Sport Der Fan-Europameister steht schon fest

Aus Danzig berichtet Sebastian Schlichting
85 Minuten lang waren die Spanier Chef im Stadion von Danzig. Sie machten, was sie wollten mit dem hoffnungslos unterlegenen Gegner und führten 4:0. Doch der fabulöse Schlussakt gehörte den irischen Fans. Wenn es noch eines letzten Beweises bedurft hätte, in diesen Gänsehaut-Minuten wurde er erbracht: Irland hat die besten Fans des Turniers.

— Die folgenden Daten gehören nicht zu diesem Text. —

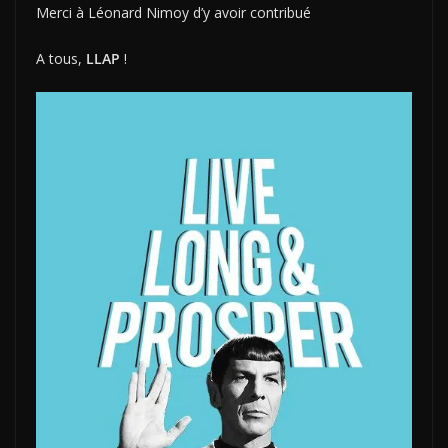
Merci à Léonard Nimoy d’y avoir contribué
A tous,
LLAP
!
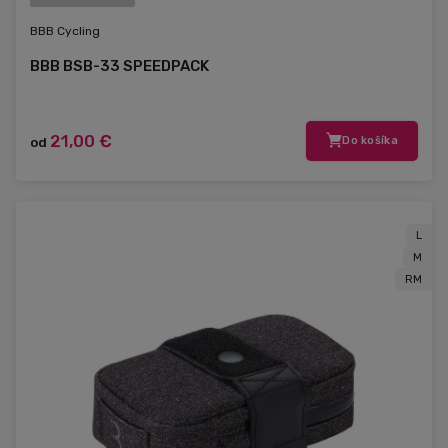
BBB Cycling
BBB BSB-33 SPEEDPACK
21,00 €
od
Do košíka
L
M
RM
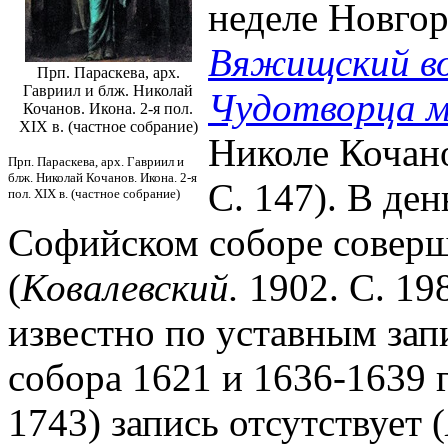
неделе Новгор
Вяжищский во
Прп. Параскева, арх.
Гавриил и блж. Николай
Чудотворца м
Кочанов. Икона. 2-я пол.
XIX в. (частное собрание)
Николе Кочан
Прп. Параскева, арх. Гавриил и
блж. Николай Кочанов. Икона. 2-я
С. 147). В де
пол. XIX в. (частное собрание)
Софийском соборе соверш
(
Ковалевский.
1902. С. 19
известно по уставным зап
собора 1621 и 1636-1639 г
1743) запись отсутствует (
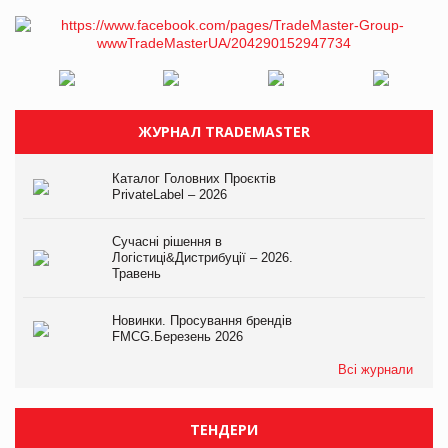
ЖУРНАЛ TRADEMASTER
Каталог Головних Проєктів
PrivateLabel – 2026
Сучасні рішення в
Логістиці&Дистрибуції – 2026.
Травень
Новинки. Просування брендів
FMCG.Березень 2026
Всі журнали
ТЕНДЕРИ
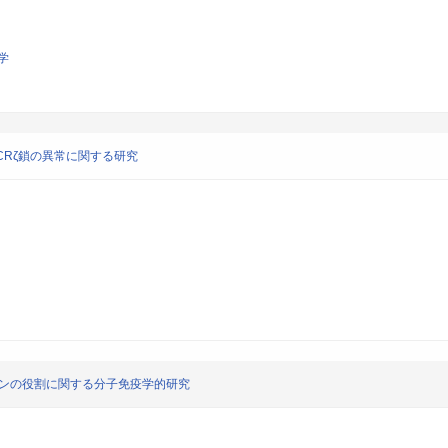
学
CRζ鎖の異常に関する研究
リンの役割に関する分子免疫学的研究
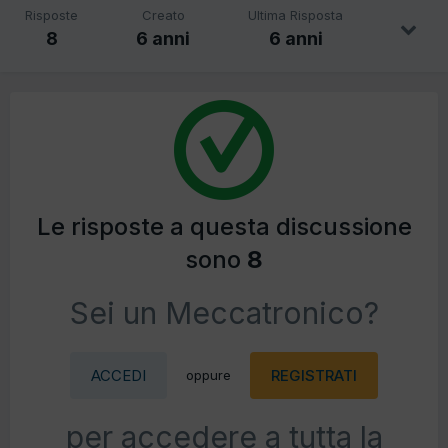
Risposte
Creato
Ultima Risposta
8
6 anni
6 anni
Le risposte a questa discussione
sono
8
Sei un Meccatronico?
ACCEDI
REGISTRATI
oppure
per accedere a tutta la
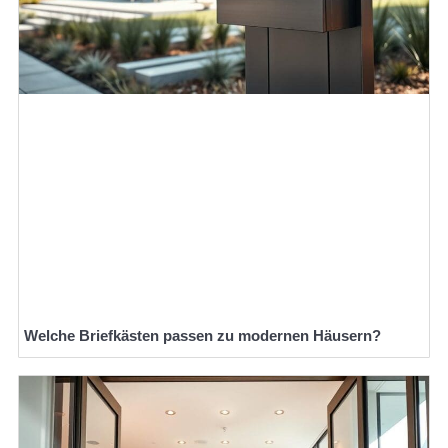
Welche Briefkästen passen zu modernen Häusern?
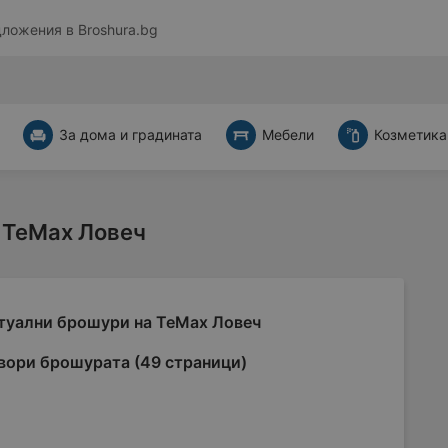
дложения в
Broshura.bg
За дома и градината
Мебели
Козметика
 TeMax Ловеч
туални брошури на TeMax Ловеч
вори брошурата (49 страници)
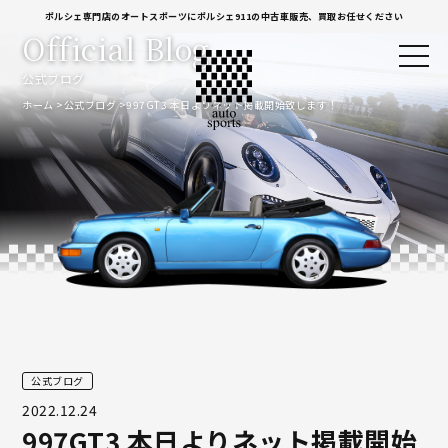
ポルシェ専門店のオートスポーツにポルシェ911の中古車販売、買取お任せください
Official Blog
公式ブログ
ホーム
公式ブログ
997GT3 本日よりネット掲載開始致します！
公式ブログ
2022.12.24
997GT3 本日よりネット掲載開始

Erst waren es einige wenige, die die in Irland oft bei großen Sportereignissen gesungene Ballade "The Fields of Athenry" anstimmten. Doch es dauerte nur Sekunden, bis der Chor aus 20.000 Kehlen inbrünstig mitschmetterte. Wohl gemerkt, es stand 0:4, Irlands EM-Aus war besiegelt.
Einsam auf den Feldern von Athenry aber vereint im Stadion
Sie sangen von den Feldern der kleinen Stadt Athenry, die Mitte des 19. Jahrhunderts von einer Hungersnot heimgesucht wurde. Sie sangen von Michael, der anfing zu stehlen, um seine Familie zu retten und dafür in ein Gefängnis in Australien kam. Wehmut, Stolz, Sehnsucht, Heimat – all das findet sich in den bewegenden Zeilen des Liedes von Pete St. John, übersetzt etwa: "Tief liegen die Felder von Athenry…es ist so einsam auf den Feldern von Athenry".

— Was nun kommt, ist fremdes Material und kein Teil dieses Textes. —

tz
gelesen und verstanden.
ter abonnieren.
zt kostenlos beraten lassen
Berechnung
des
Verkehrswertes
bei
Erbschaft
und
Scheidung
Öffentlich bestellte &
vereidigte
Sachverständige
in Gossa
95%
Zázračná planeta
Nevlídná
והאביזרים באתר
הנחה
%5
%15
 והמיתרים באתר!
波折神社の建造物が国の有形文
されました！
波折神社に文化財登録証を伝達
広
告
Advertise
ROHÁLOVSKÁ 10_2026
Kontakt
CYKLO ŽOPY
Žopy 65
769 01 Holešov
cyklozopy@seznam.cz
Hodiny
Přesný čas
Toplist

Die meisten spanischen Fans und neutralen Zuschauer dürften den Text nicht genau verstanden haben. Doch sie beobachteten wie auch mehrere Fernseh-Kommentatoren den magischen EM-Moment andächtig schweigend. Wenn die Spieler vorzeitig gegangen wären, hätte es wohl kaum jemand bemerkt.
Spaniens Trainer lobt irische Fans
Die Minuten gehörten den Fans, Michael und Athenry. "Die irischen Fans waren großartig", sagt Spaniens Trainer Vincente del Bosque später. Die spanischen Anhänger verabschiedeten sich klatschend und mit erhobenem Daumen vom Chor in grün, weiß und orange.

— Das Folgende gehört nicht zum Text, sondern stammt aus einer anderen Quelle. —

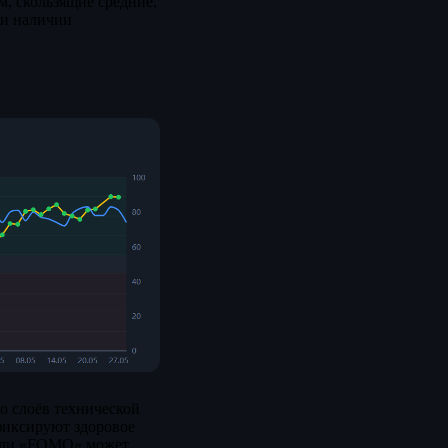
ум, скользящие средние,
При наличии
о слоёв технической
фиксируют здоровое
 или «FOMO» может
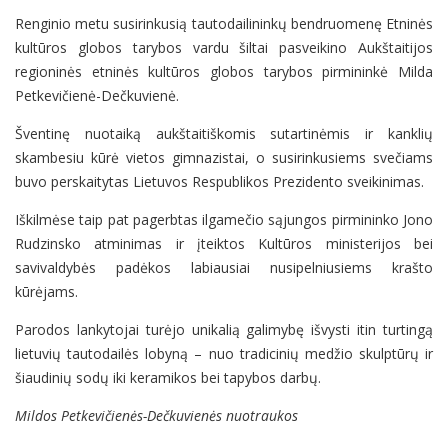
Renginio metu susirinkusią tautodailininkų bendruomenę Etninės
kultūros globos tarybos vardu šiltai pasveikino Aukštaitijos
regioninės etninės kultūros globos tarybos pirmininkė Milda
Petkevičienė-Dečkuvienė.
Šventinę nuotaiką aukštaitiškomis sutartinėmis ir kanklių
skambesiu kūrė vietos gimnazistai, o susirinkusiems svečiams
buvo perskaitytas Lietuvos Respublikos Prezidento sveikinimas.
Iškilmėse taip pat pagerbtas ilgamečio sąjungos pirmininko Jono
Rudzinsko atminimas ir įteiktos Kultūros ministerijos bei
savivaldybės padėkos labiausiai nusipelniusiems krašto
kūrėjams.
Parodos lankytojai turėjo unikalią galimybę išvysti itin turtingą
lietuvių tautodailės lobyną – nuo tradicinių medžio skulptūrų ir
šiaudinių sodų iki keramikos bei tapybos darbų.
Mildos Petkevičienės-Dečkuvienės nuotraukos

Irlands Fans feiern zwar feucht-fröhlich aber friedlich
Wer am Ende Europameister wird, muss sich zeigen. Auf jeden Fall zu den Siegern zählen schon jetzt Posen und Danzig, vor allem deren Gastwirte. Denn die Iren können nicht nur singen, sie sind auch an den Zapfhähnen stets vorn und ausdauernd dabei. Die Gastronomen werden einen hübschen Anteil des Umsatzes eines normalen Sommers bereits im Kasten haben. Und dabei müssen sie sich keine größeren Sorgen um ihre Einrichtung machen. Anders als die englischen Fans haben die Iren den Ruf, in der Fremde zwar auch feucht-fröhlich, aber immer friedlich zu gastieren. Wer ausschert, wird von der Gruppe schnell wieder zur Räson gebracht.
Einige von ihnen haben es in den letzten Tagen sogar zu einer gewissen Berühmtheit gebracht. Eine kleine Gruppe von Fans ließ sich vor dem Abflug in Irland mit einem großen Banner fotografieren: "Angela Merkel thinks, we`re at work" (Angela Merkel denkt, wir sind bei der Arbeit). Eine als kleiner Gag gedachte Anspielung auf die Wirtschaftskrise im Land, die sich in Windeseile im Internet verbreitete und es in mehrere Zeitungen schaffte.
Tanzen, singen und auf Laternen klettern
In Posen und Danzig ist die spezielle Feier-Kolonie – die tanzt, singt, trinkt und gern auf Laternen klettert – auch für Menschen, die an sich nichts mit Fußball zu tun haben, eine Attraktion. Als zum Kroatien-Spiel eine 50-köpfige Gruppe am Hauptbahnhof in Posen ankam, blieben sofort Passanten stehen, zückten ihre Mobiltelefone und filmten amüsiert das Geschehen. Männer zwischen 20 und 40, mit gut geölten Stimmbändern, machten die Haupthalle zu ihrer Bühne, gaben "Come on you Boys in Green" zum Besten und feuerten einen der ihren an, der sich seiner Kleider für einen kurz Strip komplett entledigte.
Ein Mal noch laufen die Boys in Green bei dieser EM auf, am Montag in Posen zur Abschiedsvorstellung gegen Italien. Danach beginnt die heiße Phase des Turniers. Mit den besten Mannschaften, aber ohne die besten Fans. Doch eines wird bleiben: Die Erinnerung an den großartigen Schlussakt von Danzig. An Michael und die einsamen Felder von Athenry.